As cartadas da defesa
As transcrições de conversas de celulares que se transformaram em provas importantes para a acusação serão questionadas pela defesa tanto de Jairinho quanto de Monique.
Um laudo preparado por um perito contratado pelos advogados da professora vai afirmar que o arquivo com o backup das conversas de whatsapp do celular dela foi criado mais de 12 horas depois que os policiais já estavam com o aparelho e que, depois disso, o arquivo ainda foi modificado ao longo de semanas.
“Ele foi mexido após a apreensão e antes da perícia do Instituto de Criminalística Carlos Éboli. Tem muita coisa que a gente quer esclarecer ali. O inquérito policial como ele está ele tem que acabar ou ele tem que ser todo reformulado, o inquérito policial ele não pode permanecer como está. Ele prende, ele afasta sigilos constitucionais como bancário, fiscal, telefônico, o inquérito policial consegue alcançar tudo que uma sentença condenatória consegue. E mesmo assim insistem em colocar o inquérito policial como procedimento administrativo inquisitório, isso é o maior absurdo que existe nos dias de hoje”, afirma o advogado da Monique, Thiago Minagé.

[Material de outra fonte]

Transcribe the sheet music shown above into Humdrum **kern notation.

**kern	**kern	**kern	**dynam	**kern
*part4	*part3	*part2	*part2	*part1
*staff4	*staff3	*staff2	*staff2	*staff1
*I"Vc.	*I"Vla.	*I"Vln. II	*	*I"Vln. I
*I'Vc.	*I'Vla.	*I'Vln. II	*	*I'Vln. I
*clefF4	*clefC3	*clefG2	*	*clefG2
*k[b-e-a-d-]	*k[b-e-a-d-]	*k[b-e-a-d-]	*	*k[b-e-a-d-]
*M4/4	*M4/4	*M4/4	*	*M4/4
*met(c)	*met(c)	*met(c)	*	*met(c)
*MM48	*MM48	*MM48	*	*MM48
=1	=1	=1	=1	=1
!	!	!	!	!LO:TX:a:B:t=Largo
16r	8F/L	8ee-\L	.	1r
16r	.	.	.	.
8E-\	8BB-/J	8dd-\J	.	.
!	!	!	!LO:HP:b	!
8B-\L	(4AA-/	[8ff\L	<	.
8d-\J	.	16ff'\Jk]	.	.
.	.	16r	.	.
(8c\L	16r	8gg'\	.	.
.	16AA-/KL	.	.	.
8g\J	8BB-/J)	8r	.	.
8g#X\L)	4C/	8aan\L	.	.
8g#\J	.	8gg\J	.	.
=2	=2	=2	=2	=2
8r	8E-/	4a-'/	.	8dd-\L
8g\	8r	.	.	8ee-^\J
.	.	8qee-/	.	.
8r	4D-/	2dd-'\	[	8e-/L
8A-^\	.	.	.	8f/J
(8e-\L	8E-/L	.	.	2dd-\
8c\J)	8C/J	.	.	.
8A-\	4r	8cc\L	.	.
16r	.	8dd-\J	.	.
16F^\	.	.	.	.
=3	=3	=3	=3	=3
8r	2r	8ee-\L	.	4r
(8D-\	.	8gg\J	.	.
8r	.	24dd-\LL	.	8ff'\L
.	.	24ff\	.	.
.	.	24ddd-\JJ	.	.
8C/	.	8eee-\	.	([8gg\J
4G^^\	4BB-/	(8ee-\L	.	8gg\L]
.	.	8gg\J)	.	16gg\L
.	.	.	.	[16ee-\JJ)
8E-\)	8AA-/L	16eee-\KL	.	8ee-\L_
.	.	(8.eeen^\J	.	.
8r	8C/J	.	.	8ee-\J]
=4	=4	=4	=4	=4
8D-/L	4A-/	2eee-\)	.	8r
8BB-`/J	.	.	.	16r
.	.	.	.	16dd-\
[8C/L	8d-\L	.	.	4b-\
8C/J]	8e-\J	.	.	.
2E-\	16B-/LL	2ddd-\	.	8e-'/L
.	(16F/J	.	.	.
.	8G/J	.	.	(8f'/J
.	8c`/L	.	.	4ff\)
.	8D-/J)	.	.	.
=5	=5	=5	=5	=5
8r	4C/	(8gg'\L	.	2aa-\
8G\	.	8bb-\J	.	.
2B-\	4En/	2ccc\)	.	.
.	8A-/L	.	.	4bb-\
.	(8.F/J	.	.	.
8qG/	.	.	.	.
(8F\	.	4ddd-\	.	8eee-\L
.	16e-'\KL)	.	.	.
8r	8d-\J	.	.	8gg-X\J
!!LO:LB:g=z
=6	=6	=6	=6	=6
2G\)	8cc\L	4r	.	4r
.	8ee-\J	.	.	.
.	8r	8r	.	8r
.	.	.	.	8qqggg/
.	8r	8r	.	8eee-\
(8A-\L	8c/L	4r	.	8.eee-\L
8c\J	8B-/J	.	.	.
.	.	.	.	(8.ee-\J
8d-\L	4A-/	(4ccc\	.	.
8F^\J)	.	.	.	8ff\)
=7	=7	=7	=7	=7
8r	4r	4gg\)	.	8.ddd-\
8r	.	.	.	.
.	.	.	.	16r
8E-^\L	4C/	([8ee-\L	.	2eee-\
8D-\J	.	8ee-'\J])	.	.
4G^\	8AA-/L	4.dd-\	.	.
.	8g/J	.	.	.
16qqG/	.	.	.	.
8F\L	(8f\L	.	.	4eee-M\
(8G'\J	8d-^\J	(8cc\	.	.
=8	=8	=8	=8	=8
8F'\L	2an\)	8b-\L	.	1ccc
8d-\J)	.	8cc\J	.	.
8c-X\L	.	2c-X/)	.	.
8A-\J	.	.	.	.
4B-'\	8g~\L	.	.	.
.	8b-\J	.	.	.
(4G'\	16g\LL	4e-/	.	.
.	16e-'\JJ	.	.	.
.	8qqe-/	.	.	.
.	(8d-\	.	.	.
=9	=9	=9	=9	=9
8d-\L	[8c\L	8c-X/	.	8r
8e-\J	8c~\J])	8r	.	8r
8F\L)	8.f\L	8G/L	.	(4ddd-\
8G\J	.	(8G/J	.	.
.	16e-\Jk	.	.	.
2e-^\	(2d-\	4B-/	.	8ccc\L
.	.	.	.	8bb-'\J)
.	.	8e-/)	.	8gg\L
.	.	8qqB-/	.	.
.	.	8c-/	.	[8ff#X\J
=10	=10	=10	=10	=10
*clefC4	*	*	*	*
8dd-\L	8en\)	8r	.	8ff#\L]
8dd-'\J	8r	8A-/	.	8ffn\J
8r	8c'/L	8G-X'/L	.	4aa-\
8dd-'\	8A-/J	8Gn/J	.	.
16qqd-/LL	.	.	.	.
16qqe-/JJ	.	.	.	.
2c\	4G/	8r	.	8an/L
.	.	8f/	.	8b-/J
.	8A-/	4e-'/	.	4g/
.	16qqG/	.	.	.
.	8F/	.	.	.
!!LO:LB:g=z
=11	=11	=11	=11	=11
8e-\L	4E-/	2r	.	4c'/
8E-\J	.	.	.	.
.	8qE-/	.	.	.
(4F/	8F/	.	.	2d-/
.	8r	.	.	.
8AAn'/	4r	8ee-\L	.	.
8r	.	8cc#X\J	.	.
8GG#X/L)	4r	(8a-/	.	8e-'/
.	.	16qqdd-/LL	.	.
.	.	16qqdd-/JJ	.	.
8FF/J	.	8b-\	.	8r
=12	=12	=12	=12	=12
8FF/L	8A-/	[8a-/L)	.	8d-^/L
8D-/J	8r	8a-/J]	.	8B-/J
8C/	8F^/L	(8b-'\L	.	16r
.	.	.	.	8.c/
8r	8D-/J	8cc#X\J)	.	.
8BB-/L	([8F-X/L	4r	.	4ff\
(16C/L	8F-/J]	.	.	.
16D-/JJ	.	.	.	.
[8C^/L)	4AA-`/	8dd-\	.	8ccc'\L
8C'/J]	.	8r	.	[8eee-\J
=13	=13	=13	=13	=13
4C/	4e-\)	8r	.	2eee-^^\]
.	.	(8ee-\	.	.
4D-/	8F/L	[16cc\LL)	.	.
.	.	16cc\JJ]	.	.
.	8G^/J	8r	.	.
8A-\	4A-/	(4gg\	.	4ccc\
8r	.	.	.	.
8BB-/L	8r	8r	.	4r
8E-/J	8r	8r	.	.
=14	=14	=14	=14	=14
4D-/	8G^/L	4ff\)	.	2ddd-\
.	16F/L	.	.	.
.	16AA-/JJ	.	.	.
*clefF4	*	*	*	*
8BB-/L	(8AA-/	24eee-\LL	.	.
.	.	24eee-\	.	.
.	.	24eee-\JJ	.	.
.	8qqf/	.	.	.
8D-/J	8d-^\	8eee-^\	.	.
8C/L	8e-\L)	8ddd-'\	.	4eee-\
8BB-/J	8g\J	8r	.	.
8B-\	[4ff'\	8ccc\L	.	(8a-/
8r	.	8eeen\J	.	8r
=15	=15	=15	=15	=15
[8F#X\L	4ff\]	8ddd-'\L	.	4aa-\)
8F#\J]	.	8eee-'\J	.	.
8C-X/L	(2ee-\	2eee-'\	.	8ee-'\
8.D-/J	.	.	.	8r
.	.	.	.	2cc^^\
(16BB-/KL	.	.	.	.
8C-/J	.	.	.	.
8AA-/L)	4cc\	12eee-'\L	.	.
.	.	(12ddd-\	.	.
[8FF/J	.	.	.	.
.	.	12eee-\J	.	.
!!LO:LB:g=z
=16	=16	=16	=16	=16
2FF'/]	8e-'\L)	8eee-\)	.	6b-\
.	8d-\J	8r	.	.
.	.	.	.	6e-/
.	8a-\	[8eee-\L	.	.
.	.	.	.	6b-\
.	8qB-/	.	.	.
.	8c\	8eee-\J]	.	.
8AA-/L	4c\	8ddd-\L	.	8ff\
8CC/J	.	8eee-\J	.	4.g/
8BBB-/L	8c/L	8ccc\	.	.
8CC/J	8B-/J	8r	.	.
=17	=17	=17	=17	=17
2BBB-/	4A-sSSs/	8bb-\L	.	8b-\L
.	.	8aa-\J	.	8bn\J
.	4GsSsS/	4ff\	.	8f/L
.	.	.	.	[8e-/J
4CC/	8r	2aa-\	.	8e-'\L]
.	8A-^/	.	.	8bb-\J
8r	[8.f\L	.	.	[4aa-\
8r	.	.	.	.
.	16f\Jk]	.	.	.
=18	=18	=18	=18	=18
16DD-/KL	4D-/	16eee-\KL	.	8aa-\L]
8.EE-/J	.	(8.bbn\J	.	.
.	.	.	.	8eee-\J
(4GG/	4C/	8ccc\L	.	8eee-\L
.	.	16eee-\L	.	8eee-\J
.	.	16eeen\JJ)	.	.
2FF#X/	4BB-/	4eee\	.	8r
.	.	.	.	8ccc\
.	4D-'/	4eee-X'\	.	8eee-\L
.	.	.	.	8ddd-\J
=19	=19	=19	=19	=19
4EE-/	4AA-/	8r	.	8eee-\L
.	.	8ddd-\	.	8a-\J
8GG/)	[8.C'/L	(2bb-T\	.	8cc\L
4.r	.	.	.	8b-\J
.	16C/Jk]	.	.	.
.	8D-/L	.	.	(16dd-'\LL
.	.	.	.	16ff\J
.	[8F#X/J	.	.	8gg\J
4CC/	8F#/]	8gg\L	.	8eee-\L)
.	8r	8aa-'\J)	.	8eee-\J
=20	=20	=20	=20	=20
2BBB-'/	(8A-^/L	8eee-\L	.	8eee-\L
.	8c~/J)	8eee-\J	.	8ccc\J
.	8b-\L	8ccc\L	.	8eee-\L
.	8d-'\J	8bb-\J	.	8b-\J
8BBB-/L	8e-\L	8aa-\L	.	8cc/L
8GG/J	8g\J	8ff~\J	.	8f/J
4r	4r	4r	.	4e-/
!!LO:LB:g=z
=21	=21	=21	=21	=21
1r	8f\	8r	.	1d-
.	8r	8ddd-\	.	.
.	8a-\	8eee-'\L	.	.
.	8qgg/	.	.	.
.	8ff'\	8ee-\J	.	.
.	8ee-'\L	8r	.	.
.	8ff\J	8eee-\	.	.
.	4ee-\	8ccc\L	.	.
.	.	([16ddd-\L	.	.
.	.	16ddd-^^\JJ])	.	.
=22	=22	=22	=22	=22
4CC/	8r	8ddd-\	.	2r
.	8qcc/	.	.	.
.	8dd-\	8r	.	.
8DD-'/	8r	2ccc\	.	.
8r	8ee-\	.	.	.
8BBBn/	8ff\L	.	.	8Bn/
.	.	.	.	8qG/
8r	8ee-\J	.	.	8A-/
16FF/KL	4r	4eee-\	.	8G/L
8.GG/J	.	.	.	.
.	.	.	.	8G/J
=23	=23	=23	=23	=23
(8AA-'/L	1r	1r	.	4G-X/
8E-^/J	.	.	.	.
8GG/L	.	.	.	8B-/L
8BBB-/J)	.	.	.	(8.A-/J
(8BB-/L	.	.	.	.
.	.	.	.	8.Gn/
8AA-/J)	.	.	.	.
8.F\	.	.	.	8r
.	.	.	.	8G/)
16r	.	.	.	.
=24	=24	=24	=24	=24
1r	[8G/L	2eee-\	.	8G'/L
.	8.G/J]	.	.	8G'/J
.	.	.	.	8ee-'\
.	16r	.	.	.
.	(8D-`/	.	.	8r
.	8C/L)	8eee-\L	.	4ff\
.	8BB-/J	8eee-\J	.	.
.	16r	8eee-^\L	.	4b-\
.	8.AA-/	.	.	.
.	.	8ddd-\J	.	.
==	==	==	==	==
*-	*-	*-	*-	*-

A questão dos celulares também é apontada por Sant’Anna. Ele alegará que parte do conteúdo dos celulares não foi transcrito para o processo depois do uso da ferramenta Cellebrite pela perícia.
“É um ponto que há uma convergência entre as defesas, porque algumas conversas não foram transcritas”, disse à CNN.
“Se tudo correr como eu espero que corra, eu acho que estaremos em um caminho correto, com desfecho favorável pelo Jairinho. Mas em todo processo existem surpresas, pessoas que falseiam a verdade e caem em contradição”, afirma ele.
Uma das provas que ele apresentará pra tentar salvar Jairo Souza Santos Júnior da prisão é o vídeo gravado dentro do elevador no momento em que o casal deixa o apartamento no prédio na Barra da Tijuca e leva Henry ao Barra D’Or.
As imagens obtidas pela CNN mostram Henry no colo da mãe enquanto Jairo tenta fazer nele respiração boca-a-boca. A cena gravada às 4h09 do dia 8/3 mostra os dois entrando no elevador social e antes mesmo de colocar a máscara, Jairo já se aproxima do rosto do menino para executar a manobra de salvamento. Monique olha fixamente para o rosto de Henry e mostra preocupação.
Padrasto e mãe têm um rápido diálogo antes de deixar o elevador. “Ninguém que quer matar, socorre com vida e leva para o hospital. E o garoto estava com vida, chegou ao hospital com vida”, afirma Sant’Anna.
Entre as testemunhas arroladas por ele estão peritos computacionais, um legista, familiares de Jairo e até ex-namoradas chamadas com o objetivo de contrapor a versão de que ele era violento.
“A gente pretende desconstituir a prova de um homicídio, primeiramente a própria causa mortis. A nossa pericia vai mostrar uma outra causa, diferente da laceração no fígado. Se [a laceração] existiu não foi em razão do que o MP afirma”, disse o advogado, sugerindo que a lesão pode ter sido consequência de algo como uma tentativa de ressuscitação.